Nevertheless, it sure does feel wiser and more fun than the first time around. Excellent insight about froth vs. bubble, Peter. If you don't have a payroll, only partners, would a big *pop* really hurt that badly? I don't care if the VCs are excited or not; I'll still wake up and get right to work. If we build companies to sustain themselves incrementally (ala 37 Signals), we can shrug off any concerns about irrational exuberance.

  Ken Yarmosh [10.06.05 09:48 PM]

No one said it had to look like the last bubble for it to be a bubble, right? The new web won't wipe away bricks and mortar retailers. The old power industries won't be destroyed by AJAX or data as the Intel inside. We've learned some lessons, not all of them.

Web 2.0 is fun and exciting. Fun and exciting can only take you so far. I see few legit business models out there. I see some really cool tech innovations with little practical value. I see crowded spaces (consider social bookmarking), filled with lots of investments and little differentiation. I see the power players (Google, Yahoo!, eBay, and now AOL) trying to out do each other and spending big dollars to do it. Is it great news? Sure. Is it worth the money? Not so sure.

  rolandk [10.07.05 06:34 AM]

if everybody think its a bubble, it can be a bubble too. Investors only need to think they can ride the bubble and jump off at the right moment. This is a classic economic explanation for overheated markets

  Pete Cashmore [10.07.05 12:27 PM]

RolandK has a good point - even if people realize it's a bubble, they will still try to ride it. But I also agree that this is nothing like what we saw in 2000.

  Charles [10.07.05 09:38 PM]

" Though the river's current never fails, the water passing, moment by moment, is never the same. Where the current pools, bubbles form on the surface, bursting and disappearing as others rise to replace them, none lasting long. In this world, people and their dwelling places are like that, always changing.

When you see the ridgepoles of the impressive houses in Heian-kyo competing to rise above one another--dwellings of people of high status or of low--they look like they might stand for generations, but when you inquire you discover there are very few still standing from ages past. Some may have burned down just last year, and been rebuilt since. Or a mansion may have disappeared, to be replaced by smaller houses. Things change in the lives of the people living in those houses, too. There may be just as many people, but in places where I might have known twenty or thirty people in my youth, I may only recognize one or two now. Some die in the morning; others are born in the evening. That's the way it is with the people of this world--they are like those bubbles floating on the water."

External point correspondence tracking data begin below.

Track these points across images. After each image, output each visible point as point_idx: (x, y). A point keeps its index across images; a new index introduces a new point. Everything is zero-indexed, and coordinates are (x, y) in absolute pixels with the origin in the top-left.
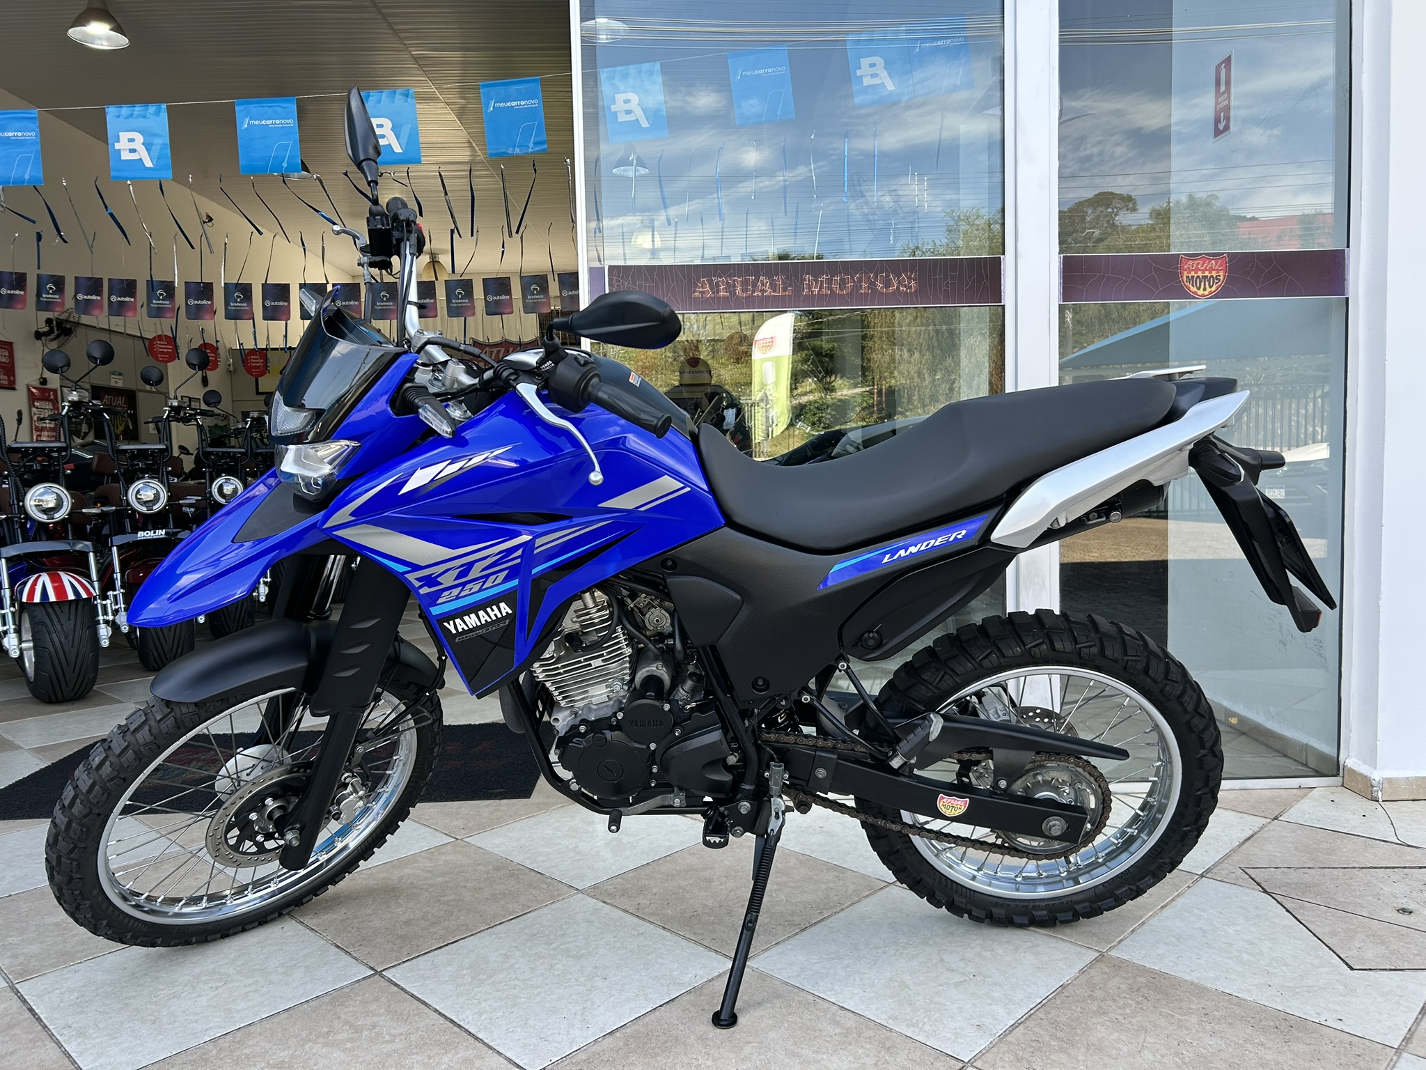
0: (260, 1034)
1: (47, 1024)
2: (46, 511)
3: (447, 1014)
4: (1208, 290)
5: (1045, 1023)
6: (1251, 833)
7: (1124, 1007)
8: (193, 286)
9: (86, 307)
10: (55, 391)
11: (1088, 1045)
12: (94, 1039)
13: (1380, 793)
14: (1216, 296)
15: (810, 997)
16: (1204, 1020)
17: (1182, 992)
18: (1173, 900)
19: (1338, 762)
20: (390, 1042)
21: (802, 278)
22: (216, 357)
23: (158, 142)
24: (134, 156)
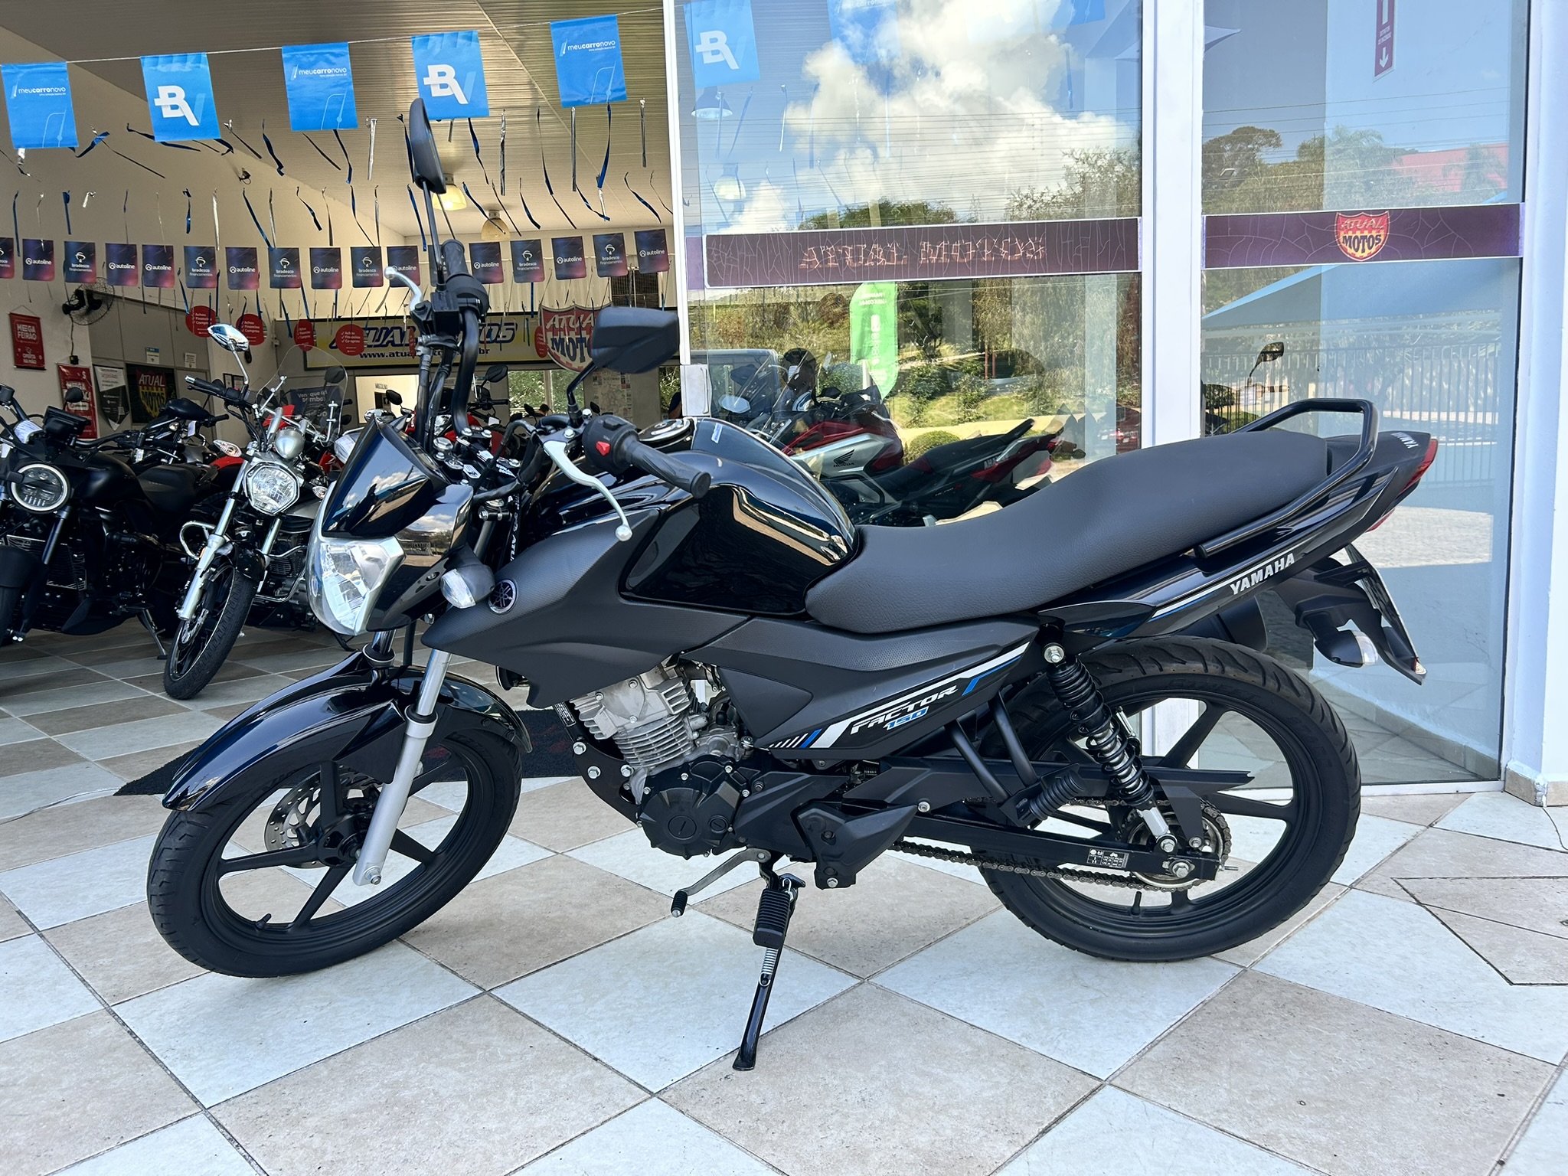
0: (372, 1054)
1: (150, 1047)
3: (561, 1034)
4: (1367, 251)
5: (1186, 1040)
6: (1404, 841)
7: (1269, 1023)
8: (234, 252)
9: (120, 278)
10: (87, 370)
11: (1231, 1062)
12: (200, 1060)
14: (1375, 259)
15: (938, 1014)
16: (1354, 1036)
17: (1330, 1008)
18: (1320, 913)
19: (1500, 764)
20: (506, 1062)
21: (918, 245)
22: (261, 330)
23: (201, 97)
24: (177, 114)
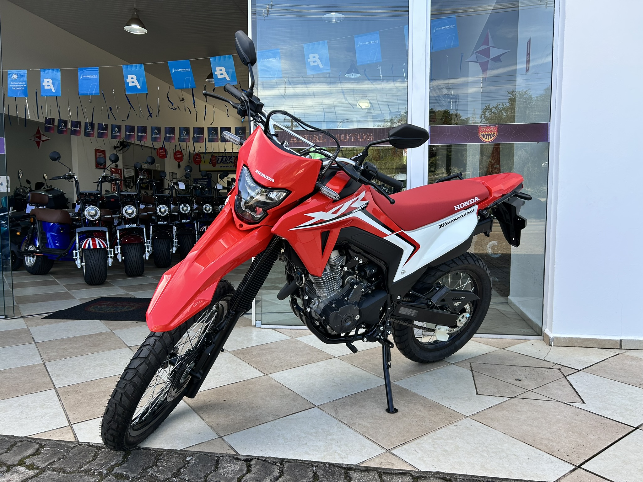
2: (92, 216)
4: (490, 139)
5: (352, 398)
6: (488, 352)
9: (129, 137)
10: (121, 170)
11: (361, 405)
13: (552, 343)
14: (493, 142)
19: (542, 330)
22: (182, 156)
23: (142, 79)
24: (134, 84)
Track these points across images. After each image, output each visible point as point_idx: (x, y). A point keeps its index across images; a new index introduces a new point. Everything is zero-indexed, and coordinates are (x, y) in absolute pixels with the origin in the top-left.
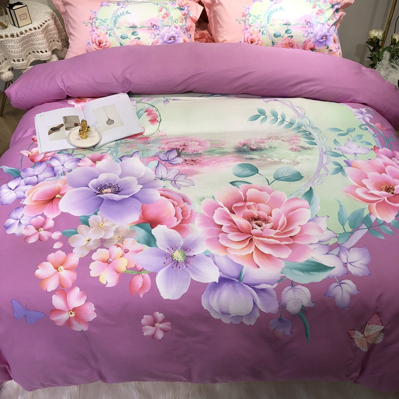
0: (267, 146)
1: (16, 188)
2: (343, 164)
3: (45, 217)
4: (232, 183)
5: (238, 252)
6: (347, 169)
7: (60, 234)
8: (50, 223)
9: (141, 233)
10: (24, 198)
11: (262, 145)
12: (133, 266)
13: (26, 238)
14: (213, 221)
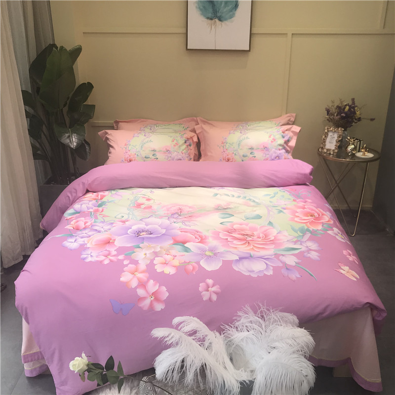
0: (233, 207)
1: (75, 241)
2: (281, 209)
3: (109, 251)
4: (221, 223)
5: (244, 249)
6: (284, 211)
7: (123, 256)
8: (114, 253)
9: (178, 247)
10: (86, 244)
11: (230, 207)
12: (183, 261)
13: (101, 262)
14: (220, 238)
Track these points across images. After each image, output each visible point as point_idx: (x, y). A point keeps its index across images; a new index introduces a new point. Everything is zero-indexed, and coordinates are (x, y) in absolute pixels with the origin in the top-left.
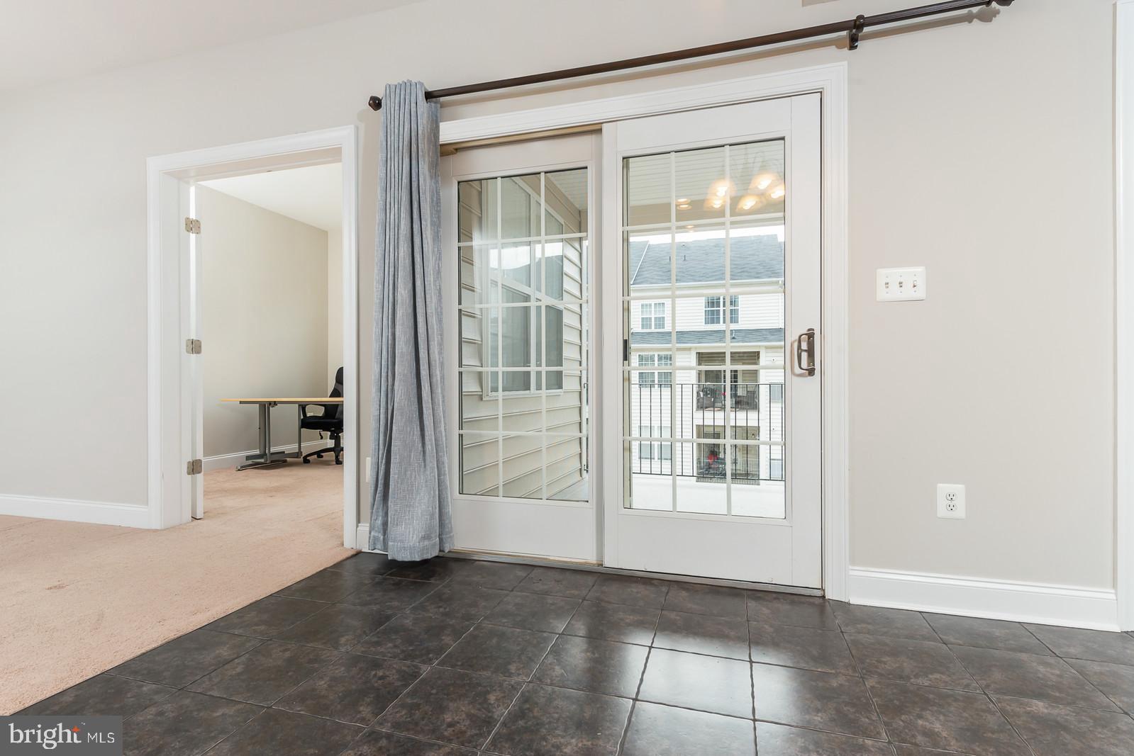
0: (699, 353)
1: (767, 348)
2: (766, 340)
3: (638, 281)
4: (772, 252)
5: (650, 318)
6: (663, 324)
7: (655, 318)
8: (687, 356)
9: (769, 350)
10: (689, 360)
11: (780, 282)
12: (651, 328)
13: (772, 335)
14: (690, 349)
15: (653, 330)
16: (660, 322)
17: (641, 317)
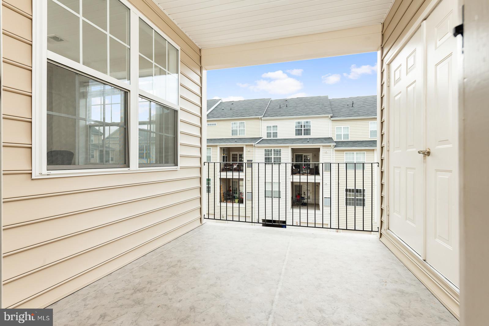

- Kamo no Chomei, Hojoki (An Account of My Hut)

  Alex [10.19.05 08:01 AM]

Too many people got burned by Web 1.0 so any hint of innovation and real development is now labeled "a Bubble!" thats so bogus. People are too easily confusing excitment with bubble. and correct me if I am wrong but how does Google or Ebay paying bank for new small companies affect the average Joe involved in the last bubble? I mean the 1.0 bubble was too many day traders and wanna be VC's looking for their payday. In order for there to be a bubble people have to be betting huge on future appreciation (gee can we say Real Estate?) Web 2.0 feels like real innovation with a lot of bootstrapping and viable businesses with profit plans. What a concept.

  railsbynight [01.02.06 12:48 AM]

Reading that Ruby on Rails lets you build apps 10x faster and that the "future" is Rails adds to the bubble-like feel.